Check and Confirm analyzeroperate within specified temperature and humidity limits.
Regularly monitor and adjust environmental conditions as needed to maintain optimal performance.
Thoroughly inspect analyzer exterior for any accumulation of debris or dust.
Utilize appropriate cleaning tools, such as a cloth or brush, to gently remove debris from surfaces and openings.
Evaluate surroundings for potential sources of interference, including electromagnetic fields, vibrations, and temperature fluctuations.
Take proactive measures to minimize or eliminate interference effects, such as relocating nearby equipment or installing shielding.
Continuously monitor environmental conditions to ensure ongoing stability and accuracy of analyzer readings.
How can Online Oxygen Analyzer be tested to ensure they are working properly and within specifications?
Perform a calibration procedure using certified span gas that closely matches the expected oxygen concentration range of your process, alongside checking for stable readings, response time, and comparing the measured values against known standards, while also monitoring for any potential interference from other gases or environmental factors.
Key steps involved in testing an online oxygen analyzer:
Zero Calibration:
Use a zero gas (typically nitrogen) to set the analyzer’s baseline reading to zero.
Span Calibration:
Introduce a certified span gas with a known oxygen concentration (usually around 80% of the measurement range) to adjust the analyzer’s output to match the correct value.
Stability Check:
Monitor the analyzer output over a period of time while supplying a constant oxygen concentration to ensure minimal drift.

• [Instructions]
1. Do these statements agree with the oxygen analyzer text? (a) Zero calibration typically uses nitrogen as the zero gas. (b) The span gas usually has an oxygen concentration of about 50% of the measurement range. (c) The stability check is carried out while a constant oxygen concentration is supplied. Answer yes or no for each, quoting the deciding words of the text.
2. From the oxygen analyzer text, retype the part that opens with the words containing "Key steps involved" and closes with "the correct value.".
The data is separate material, apart from the oxygen analyzer text.

• [Data records]

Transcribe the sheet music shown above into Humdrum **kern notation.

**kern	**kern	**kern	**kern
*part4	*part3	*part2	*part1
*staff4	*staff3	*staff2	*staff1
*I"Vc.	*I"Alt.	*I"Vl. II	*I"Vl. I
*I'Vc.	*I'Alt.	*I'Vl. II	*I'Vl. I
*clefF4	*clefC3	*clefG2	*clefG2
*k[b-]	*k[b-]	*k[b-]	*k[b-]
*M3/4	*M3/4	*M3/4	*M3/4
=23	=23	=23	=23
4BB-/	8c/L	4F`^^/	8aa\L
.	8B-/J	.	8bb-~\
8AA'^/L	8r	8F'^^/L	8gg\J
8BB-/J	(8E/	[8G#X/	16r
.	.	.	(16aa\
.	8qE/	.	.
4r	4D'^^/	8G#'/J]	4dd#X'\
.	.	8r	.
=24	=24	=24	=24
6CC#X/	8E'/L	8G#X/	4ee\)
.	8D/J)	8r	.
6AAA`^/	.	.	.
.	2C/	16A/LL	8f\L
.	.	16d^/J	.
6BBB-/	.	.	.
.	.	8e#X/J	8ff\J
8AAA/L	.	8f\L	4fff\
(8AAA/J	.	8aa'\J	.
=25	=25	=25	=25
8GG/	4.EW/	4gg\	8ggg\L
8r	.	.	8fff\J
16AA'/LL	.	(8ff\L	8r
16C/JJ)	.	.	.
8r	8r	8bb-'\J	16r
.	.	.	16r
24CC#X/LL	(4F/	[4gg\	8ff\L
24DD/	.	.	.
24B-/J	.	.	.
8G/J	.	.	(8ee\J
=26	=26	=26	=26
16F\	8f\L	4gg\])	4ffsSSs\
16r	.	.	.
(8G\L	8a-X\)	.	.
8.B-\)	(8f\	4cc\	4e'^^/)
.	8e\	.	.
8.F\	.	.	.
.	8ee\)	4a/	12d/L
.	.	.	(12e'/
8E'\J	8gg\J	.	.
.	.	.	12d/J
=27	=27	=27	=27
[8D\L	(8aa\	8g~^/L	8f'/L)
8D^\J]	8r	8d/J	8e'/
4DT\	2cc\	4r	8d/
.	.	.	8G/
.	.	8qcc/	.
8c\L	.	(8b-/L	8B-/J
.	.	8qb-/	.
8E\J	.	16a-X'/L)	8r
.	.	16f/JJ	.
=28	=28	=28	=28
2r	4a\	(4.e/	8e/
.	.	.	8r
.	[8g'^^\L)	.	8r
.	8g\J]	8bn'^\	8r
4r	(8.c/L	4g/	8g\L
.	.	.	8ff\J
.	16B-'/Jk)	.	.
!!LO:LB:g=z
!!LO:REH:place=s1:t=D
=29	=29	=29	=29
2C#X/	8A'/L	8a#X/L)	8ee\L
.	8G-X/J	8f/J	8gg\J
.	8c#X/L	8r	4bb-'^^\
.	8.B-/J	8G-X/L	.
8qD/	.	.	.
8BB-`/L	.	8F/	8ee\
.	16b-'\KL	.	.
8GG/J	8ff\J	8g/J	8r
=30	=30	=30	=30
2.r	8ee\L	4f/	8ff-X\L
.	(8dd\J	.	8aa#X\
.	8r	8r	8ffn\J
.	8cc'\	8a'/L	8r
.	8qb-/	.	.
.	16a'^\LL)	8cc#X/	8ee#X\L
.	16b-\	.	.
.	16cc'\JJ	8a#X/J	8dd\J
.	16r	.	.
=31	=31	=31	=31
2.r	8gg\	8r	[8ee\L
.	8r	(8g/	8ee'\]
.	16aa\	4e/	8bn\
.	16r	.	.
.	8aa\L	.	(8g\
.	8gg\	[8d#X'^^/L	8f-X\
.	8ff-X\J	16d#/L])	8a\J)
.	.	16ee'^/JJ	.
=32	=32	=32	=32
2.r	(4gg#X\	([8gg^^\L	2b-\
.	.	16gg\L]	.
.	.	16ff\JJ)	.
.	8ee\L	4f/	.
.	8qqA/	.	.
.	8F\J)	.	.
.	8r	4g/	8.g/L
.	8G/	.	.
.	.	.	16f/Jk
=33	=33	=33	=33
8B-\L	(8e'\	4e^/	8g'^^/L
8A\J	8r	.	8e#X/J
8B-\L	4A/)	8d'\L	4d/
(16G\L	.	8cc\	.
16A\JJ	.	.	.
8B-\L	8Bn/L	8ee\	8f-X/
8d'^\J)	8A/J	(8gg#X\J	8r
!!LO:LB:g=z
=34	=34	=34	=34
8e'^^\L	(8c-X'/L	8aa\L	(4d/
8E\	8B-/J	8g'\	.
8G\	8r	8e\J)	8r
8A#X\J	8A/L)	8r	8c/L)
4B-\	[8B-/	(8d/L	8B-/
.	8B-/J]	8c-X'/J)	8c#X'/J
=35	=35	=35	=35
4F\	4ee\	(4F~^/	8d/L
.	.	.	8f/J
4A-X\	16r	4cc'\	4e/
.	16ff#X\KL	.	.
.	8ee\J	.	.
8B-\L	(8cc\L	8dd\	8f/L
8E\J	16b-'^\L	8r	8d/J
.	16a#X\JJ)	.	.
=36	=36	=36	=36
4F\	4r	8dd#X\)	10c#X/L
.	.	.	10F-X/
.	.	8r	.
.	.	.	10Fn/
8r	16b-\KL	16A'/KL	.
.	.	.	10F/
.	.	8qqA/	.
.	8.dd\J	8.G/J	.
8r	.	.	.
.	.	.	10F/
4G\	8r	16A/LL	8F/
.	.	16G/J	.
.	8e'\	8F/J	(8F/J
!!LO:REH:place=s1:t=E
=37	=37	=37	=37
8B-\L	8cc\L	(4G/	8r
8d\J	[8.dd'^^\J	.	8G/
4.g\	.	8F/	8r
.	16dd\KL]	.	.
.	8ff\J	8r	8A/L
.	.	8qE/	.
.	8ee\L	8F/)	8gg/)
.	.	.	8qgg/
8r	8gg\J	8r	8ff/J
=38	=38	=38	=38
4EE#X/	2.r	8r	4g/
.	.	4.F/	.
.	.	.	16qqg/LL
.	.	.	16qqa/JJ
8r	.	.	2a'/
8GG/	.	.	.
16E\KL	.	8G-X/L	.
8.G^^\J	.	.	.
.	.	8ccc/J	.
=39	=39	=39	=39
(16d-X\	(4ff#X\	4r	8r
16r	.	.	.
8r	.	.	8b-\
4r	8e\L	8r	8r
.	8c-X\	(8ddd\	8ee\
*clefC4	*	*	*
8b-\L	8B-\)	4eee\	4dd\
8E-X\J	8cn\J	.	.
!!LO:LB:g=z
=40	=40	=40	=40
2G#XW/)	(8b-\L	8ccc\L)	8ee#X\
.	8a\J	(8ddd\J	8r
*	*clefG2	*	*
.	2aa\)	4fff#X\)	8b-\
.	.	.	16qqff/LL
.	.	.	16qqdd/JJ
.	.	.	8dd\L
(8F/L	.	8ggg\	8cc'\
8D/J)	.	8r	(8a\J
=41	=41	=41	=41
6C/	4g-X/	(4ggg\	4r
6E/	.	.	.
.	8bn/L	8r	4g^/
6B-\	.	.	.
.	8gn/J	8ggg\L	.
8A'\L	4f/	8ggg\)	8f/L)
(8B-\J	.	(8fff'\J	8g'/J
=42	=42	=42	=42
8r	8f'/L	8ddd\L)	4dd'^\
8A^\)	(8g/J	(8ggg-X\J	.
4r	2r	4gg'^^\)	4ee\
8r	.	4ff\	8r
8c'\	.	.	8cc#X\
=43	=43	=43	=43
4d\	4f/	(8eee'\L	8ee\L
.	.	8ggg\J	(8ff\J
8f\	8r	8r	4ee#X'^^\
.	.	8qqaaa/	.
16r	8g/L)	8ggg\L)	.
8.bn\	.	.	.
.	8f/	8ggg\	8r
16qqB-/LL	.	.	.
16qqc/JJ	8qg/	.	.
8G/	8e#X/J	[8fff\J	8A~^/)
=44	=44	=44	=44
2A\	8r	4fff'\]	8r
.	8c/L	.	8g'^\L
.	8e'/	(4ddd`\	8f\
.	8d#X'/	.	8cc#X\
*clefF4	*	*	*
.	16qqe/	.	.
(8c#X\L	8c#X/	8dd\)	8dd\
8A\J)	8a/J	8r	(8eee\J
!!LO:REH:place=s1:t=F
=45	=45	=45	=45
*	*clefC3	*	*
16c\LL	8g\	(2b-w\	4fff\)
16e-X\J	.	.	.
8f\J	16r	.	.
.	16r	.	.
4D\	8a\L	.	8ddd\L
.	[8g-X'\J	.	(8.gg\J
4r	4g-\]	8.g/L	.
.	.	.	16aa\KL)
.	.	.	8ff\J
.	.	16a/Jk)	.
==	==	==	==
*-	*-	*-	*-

• [Answer set]
1.
(a) Yes: "Use a zero gas (typically nitrogen) to set the analyzer’s baseline reading to zero."
(b) No: "usually around 80% of the measurement range"
(c) Yes: "while supplying a constant oxygen concentration to ensure minimal drift"

2.
Key steps involved in testing an online oxygen analyzer:
Zero Calibration:
Use a zero gas (typically nitrogen) to set the analyzer’s baseline reading to zero.
Span Calibration:
Introduce a certified span gas with a known oxygen concentration (usually around 80% of the measurement range) to adjust the analyzer’s output to match the correct value.